One of the more promising signs for health care reform over the past two years has been the apparent support of the business community. Corporate executives and trade groups have repeatedly spoken out about the problems of our health care system. Even more remarkably, they have joined coalitions pledged to finding comprehensive solutions–the sorts of plans that would bring affordable insurance to all Americans while easing the financial burden many companies now face. The lack of business support helped doom the Clinton administration’s effort in 1994, but this time, it seemed, would be different.
But now that the debate over health care has moved from abstractions to legislative specifics, the story is starting to sound familiar. A prime example: recent statements by the National Manufacturers Association, which represents large industrial companies. Most reform proposals would require businesses to contribute toward the cost of their employees’ health insurance, either by providing coverage or paying into a fund for the uninsured. An NAM official told a USA Today reporter the group wanted the employer mandate “out of there.” Other business groups, like the U.S. Chamber of Commerce, seem equally skeptical.
It’s not surprising that many employers would resist this requirement. They argue, as they have before, that a mandate would impose a crushing burden–one that would chill growth and job creation, driving weaker companies into bankruptcy. But if the response is entirely predictable, it’s no more sensible than it was before, at least when it comes to large employers. Most of these companies already provide health benefits. And they’re already buckling under that burden–or, in some cases, collapsing under it. Just ask the executives of Chrysler and General Motors Corp., if they’re not too busy dealing with Chapter 11 filings.

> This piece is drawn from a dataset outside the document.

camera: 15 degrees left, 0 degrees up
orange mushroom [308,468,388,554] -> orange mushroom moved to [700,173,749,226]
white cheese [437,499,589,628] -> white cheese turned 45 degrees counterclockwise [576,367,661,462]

If the government were to undertake the sorts of reforms President Obama and his congressional allies have in mind, these companies might finally see some relief. A comprehensive reform plan would alleviate the burden of paying for the uninsured and underinsured–whose bills corporations pay indirectly, as a “hidden tax,” when doctors and hospitals pass along higher charges. More important, reform holds out the (realistic) hope of reducing the growth in health care spending, by weeding out some of the unnecessary care that drives up costs and focusing resources on prevention and chronic care.
Alas, many corporate executives–including, quite possibly, those who shape policy at NAM–seem to think they could do a much better job of controlling costs than the government ever could. The way they see it, in a private marketplace they can use their clout to bargain for lower prices from doctors, hospitals and drug-makers–and to encourage more responsible behavior from their employees to reduce the demand for medical services. The only problem with this argument is that present reality undermines it. Corporations already have these abilities, after all. And it’s not really helping.

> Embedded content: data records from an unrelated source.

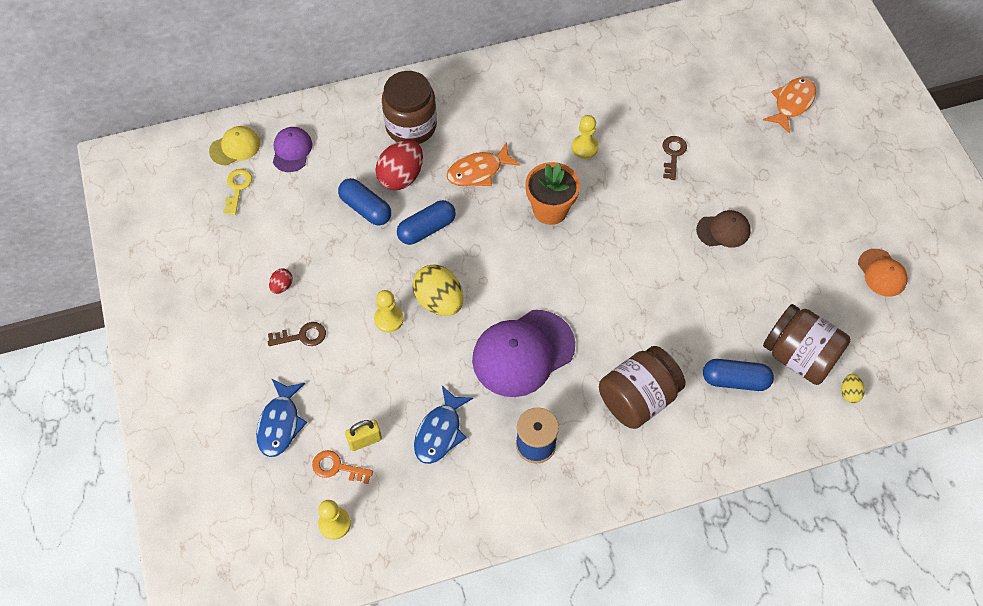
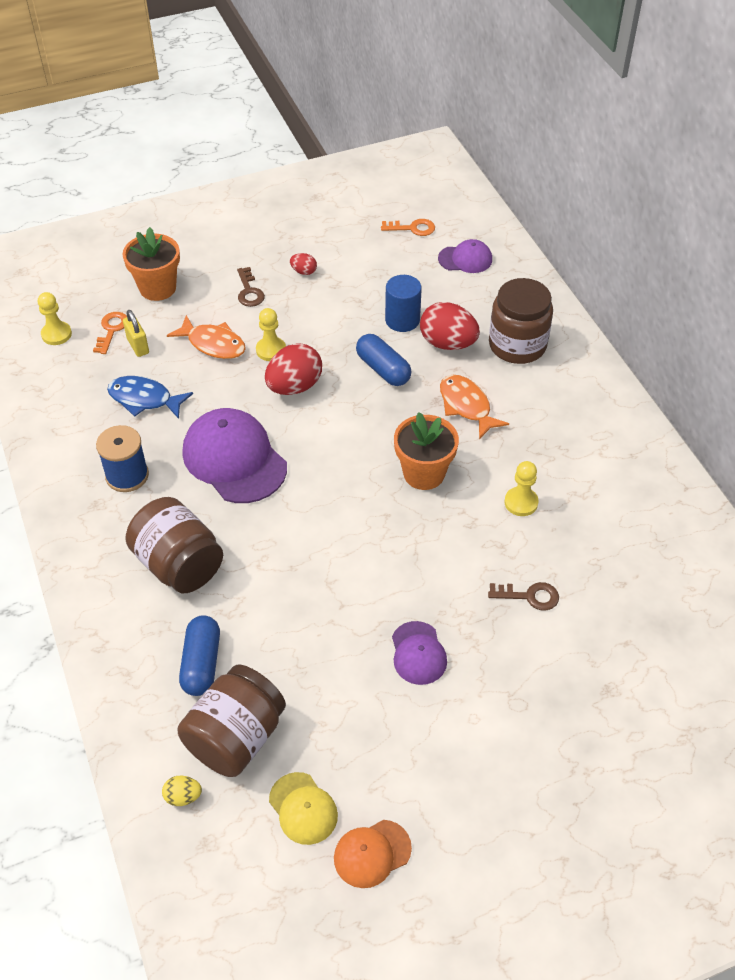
camera: 85 degrees right, 10 degrees down
yellow cap [209,126,260,166] -> yellow cap moved to [269,772,338,845]
yellow key [223,169,252,215] -> orange key [381,219,435,236]
blue fish [256,379,307,457] -> orange flower pot [123,227,180,301]
blue capsule [338,178,391,226] -> blue cylinder [385,275,422,332]
yellow egg [412,264,464,316] -> red egg [265,343,322,395]
brown cap [696,210,751,248] -> purple cap [392,621,447,685]
orange fish [763,77,816,134] -> orange fish moved to [167,315,246,359]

That’s not surprising. While an individual company can influence the behavior of–and tinker with the insurance of–their workers, they are powerless to address the broad causes of rising health care costs, which are built into our system. They can’t develop a national electronic medical record; they can’t temper the demand for expensive but unproven medical technology; they can’t wring the administrative waste out of a fractured insurance industry; they can’t even do that much to bargain down prices, given the extent to which they’re inevitably paying for somebody else’s care. Only the government has that kind of reach. This is why a few far-sighted CEOs–like Steve Burd, of Safeway–have joined the call for comprehensive health reform, even though they’ve had some marginal success at reducing their own employees’ medical expenses.

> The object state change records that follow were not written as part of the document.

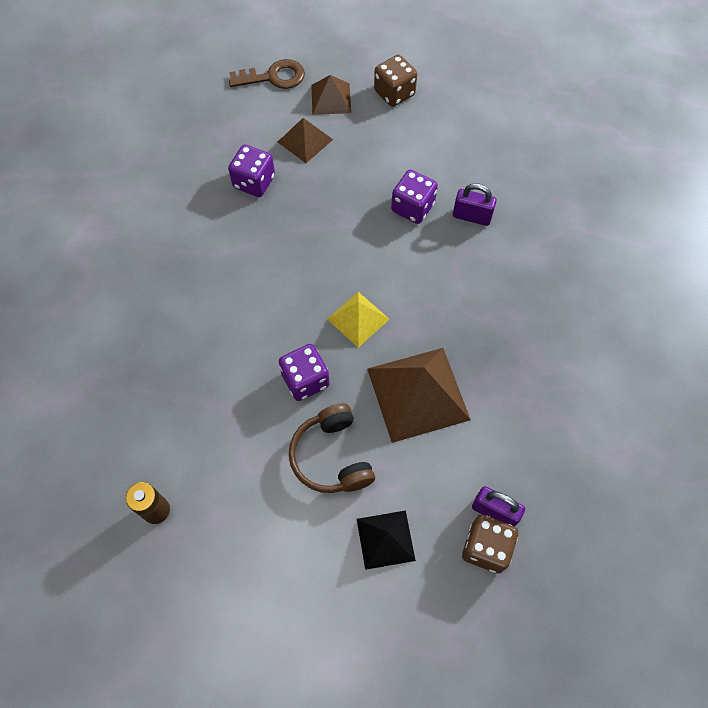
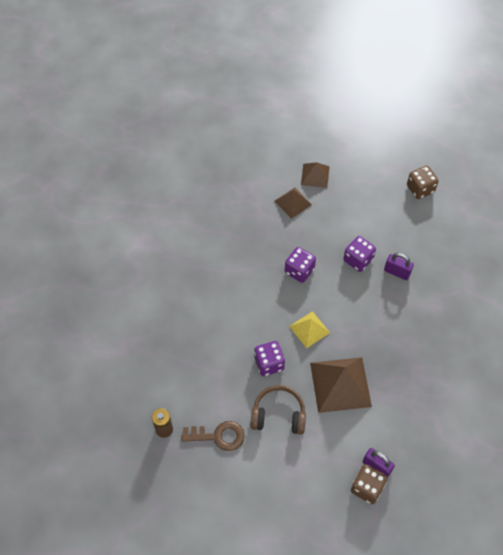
camera: 10 degrees right, 5 degrees down
purple dice [228,145,275,197] -> purple dice moved to [285,247,316,283]
brown key [229,59,305,89] -> brown key moved to [181,421,245,451]
brown headphones [289,403,375,493] -> brown headphones turned 105 degrees clockwise [251,385,306,435]
black pyramid [357,510,416,570] -> none
brown dice [374,55,417,107] -> brown dice moved to [407,166,439,199]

Reform would provide one other boon to business–and, more broadly, the American economy. Right now, a company can beat a competitor not by building better products or providing better services, but simply by figuring out how to spend less on its workers’ health care. It can do that by providing less generous benefits, no benefits at all, or even coming up with policies that discourage employment by people who are likely to incur higher medical bills. But with an employer mandate, the government creates a level playing field. All companies have to pay into the system and–depending upon the accompanying regulations–they won’t be able to get a leg up on the competition just by conjuring up clever ways to get out of paying big medical bills.
Admittedly, to believe in such a system is to believe in a sense of shared responsibility–to believe that leaders of industry have some obligation to society as a whole, even as they have an obligation to their shareholders. But that’s not a notion foreign to the U.S. For much of the post-World War II era, the business establishment saw itself as the steward of the public good–not ignorant of its own self-interest, for sure, but not focused on it to the exclusion of all other concerns. And while that spirit has been gone for a while, it can always return.
Jonathan Cohn is a Senior Editor of The New Republic.